[Stored data entries]
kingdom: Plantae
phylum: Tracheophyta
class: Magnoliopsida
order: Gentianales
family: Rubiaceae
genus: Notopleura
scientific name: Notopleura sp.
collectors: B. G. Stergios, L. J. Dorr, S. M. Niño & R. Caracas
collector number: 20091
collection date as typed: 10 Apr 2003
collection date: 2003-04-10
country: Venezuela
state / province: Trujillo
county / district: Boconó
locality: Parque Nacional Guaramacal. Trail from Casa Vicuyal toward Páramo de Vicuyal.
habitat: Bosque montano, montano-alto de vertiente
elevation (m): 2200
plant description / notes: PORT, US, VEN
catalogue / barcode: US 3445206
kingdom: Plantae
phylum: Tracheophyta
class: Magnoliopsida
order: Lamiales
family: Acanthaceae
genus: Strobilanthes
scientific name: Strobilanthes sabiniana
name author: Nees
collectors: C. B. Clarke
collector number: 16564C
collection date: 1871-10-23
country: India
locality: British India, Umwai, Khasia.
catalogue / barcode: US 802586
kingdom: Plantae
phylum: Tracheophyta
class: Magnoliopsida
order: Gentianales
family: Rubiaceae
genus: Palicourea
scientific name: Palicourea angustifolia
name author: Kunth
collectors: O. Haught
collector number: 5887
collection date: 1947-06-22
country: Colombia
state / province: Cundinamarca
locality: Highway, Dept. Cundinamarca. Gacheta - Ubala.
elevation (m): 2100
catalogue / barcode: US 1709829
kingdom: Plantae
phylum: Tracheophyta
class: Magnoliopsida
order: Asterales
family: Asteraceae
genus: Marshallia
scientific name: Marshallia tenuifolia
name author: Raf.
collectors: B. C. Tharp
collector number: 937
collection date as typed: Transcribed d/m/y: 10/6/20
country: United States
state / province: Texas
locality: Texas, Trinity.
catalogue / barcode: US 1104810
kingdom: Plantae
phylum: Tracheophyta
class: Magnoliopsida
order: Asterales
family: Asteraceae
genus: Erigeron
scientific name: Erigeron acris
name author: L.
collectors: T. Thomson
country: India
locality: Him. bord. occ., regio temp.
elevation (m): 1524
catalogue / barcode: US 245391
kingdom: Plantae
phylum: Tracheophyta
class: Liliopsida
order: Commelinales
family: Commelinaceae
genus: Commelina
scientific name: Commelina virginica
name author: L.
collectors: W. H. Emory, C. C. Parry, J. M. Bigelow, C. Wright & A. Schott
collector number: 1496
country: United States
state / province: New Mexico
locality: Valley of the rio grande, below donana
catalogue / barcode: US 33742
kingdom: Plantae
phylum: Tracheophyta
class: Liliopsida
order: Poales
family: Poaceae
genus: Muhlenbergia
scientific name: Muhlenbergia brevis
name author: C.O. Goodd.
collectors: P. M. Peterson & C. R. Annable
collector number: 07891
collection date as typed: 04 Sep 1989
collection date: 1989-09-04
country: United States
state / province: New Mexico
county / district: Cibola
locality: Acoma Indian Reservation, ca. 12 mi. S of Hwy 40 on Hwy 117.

INSTRUCTIONS FOR THE TASK
Please update the material above by replacing every "collectors" with "collected by" and leaving everything else unchanged.

IN RESPONSE
kingdom: Plantae
phylum: Tracheophyta
class: Magnoliopsida
order: Gentianales
family: Rubiaceae
genus: Notopleura
scientific name: Notopleura sp.
collected by: B. G. Stergios, L. J. Dorr, S. M. Niño & R. Caracas
collector number: 20091
collection date as typed: 10 Apr 2003
collection date: 2003-04-10
country: Venezuela
state / province: Trujillo
county / district: Boconó
locality: Parque Nacional Guaramacal. Trail from Casa Vicuyal toward Páramo de Vicuyal.
habitat: Bosque montano, montano-alto de vertiente
elevation (m): 2200
plant description / notes: PORT, US, VEN
catalogue / barcode: US 3445206
kingdom: Plantae
phylum: Tracheophyta
class: Magnoliopsida
order: Lamiales
family: Acanthaceae
genus: Strobilanthes
scientific name: Strobilanthes sabiniana
name author: Nees
collected by: C. B. Clarke
collector number: 16564C
collection date: 1871-10-23
country: India
locality: British India, Umwai, Khasia.
catalogue / barcode: US 802586
kingdom: Plantae
phylum: Tracheophyta
class: Magnoliopsida
order: Gentianales
family: Rubiaceae
genus: Palicourea
scientific name: Palicourea angustifolia
name author: Kunth
collected by: O. Haught
collector number: 5887
collection date: 1947-06-22
country: Colombia
state / province: Cundinamarca
locality: Highway, Dept. Cundinamarca. Gacheta - Ubala.
elevation (m): 2100
catalogue / barcode: US 1709829
kingdom: Plantae
phylum: Tracheophyta
class: Magnoliopsida
order: Asterales
family: Asteraceae
genus: Marshallia
scientific name: Marshallia tenuifolia
name author: Raf.
collected by: B. C. Tharp
collector number: 937
collection date as typed: Transcribed d/m/y: 10/6/20
country: United States
state / province: Texas
locality: Texas, Trinity.
catalogue / barcode: US 1104810
kingdom: Plantae
phylum: Tracheophyta
class: Magnoliopsida
order: Asterales
family: Asteraceae
genus: Erigeron
scientific name: Erigeron acris
name author: L.
collected by: T. Thomson
country: India
locality: Him. bord. occ., regio temp.
elevation (m): 1524
catalogue / barcode: US 245391
kingdom: Plantae
phylum: Tracheophyta
class: Liliopsida
order: Commelinales
family: Commelinaceae
genus: Commelina
scientific name: Commelina virginica
name author: L.
collected by: W. H. Emory, C. C. Parry, J. M. Bigelow, C. Wright & A. Schott
collector number: 1496
country: United States
state / province: New Mexico
locality: Valley of the rio grande, below donana
catalogue / barcode: US 33742
kingdom: Plantae
phylum: Tracheophyta
class: Liliopsida
order: Poales
family: Poaceae
genus: Muhlenbergia
scientific name: Muhlenbergia brevis
name author: C.O. Goodd.
collected by: P. M. Peterson & C. R. Annable
collector number: 07891
collection date as typed: 04 Sep 1989
collection date: 1989-09-04
country: United States
state / province: New Mexico
county / district: Cibola
locality: Acoma Indian Reservation, ca. 12 mi. S of Hwy 40 on Hwy 117.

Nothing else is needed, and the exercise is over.